**TASK STATEMENT:** Lines from the one containing "(274, 624) = (353, 658): fan" through the end of the data are to be returned exactly, and no others.

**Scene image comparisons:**

______________________________

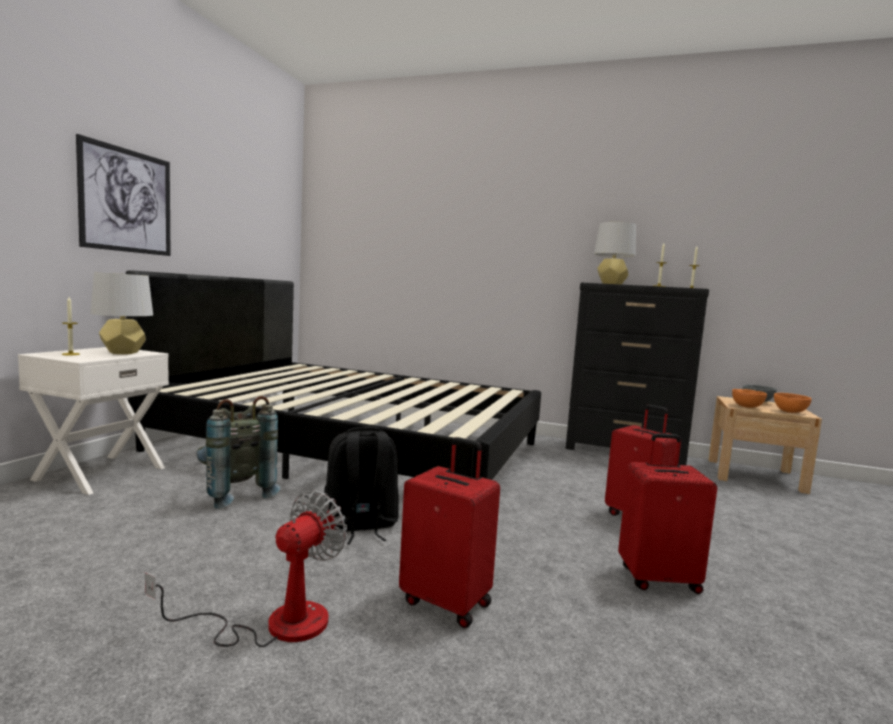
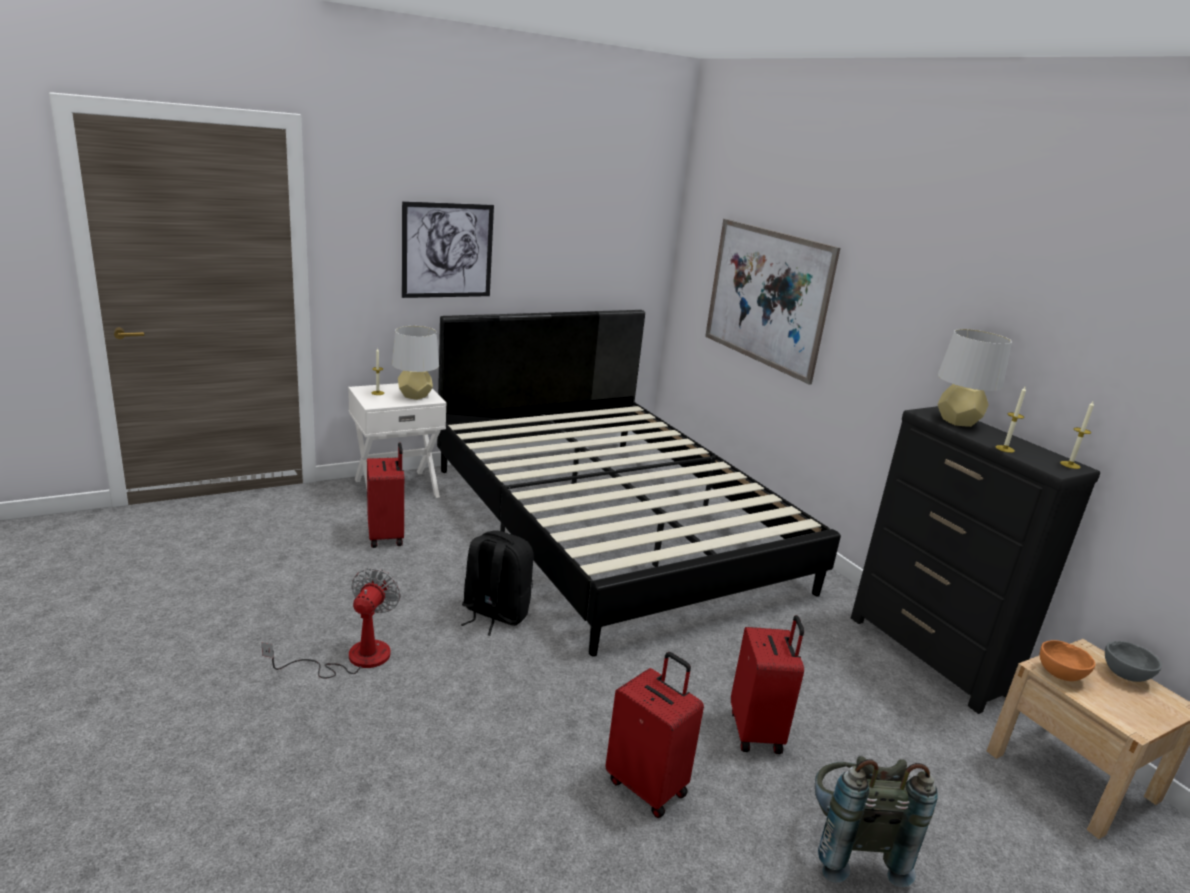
camera: 40 degrees right, 15 degrees up
(233, 493) = (452, 543): grey backpack -> grey backpack (849, 846)
(274, 624) = (353, 658): fan -> fan turned 60 degrees counterclockwise
(410, 249) = (766, 297): none -> picture
(447, 602) = (460, 703): red suitcase -> red suitcase (387, 536)
(789, 412) = (1118, 711): orange bowl -> none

______________________________

**RESULT FOR THIS EXERCISE:**
(274, 624) = (353, 658): fan -> fan turned 60 degrees counterclockwise
(410, 249) = (766, 297): none -> picture
(447, 602) = (460, 703): red suitcase -> red suitcase (387, 536)
(789, 412) = (1118, 711): orange bowl -> none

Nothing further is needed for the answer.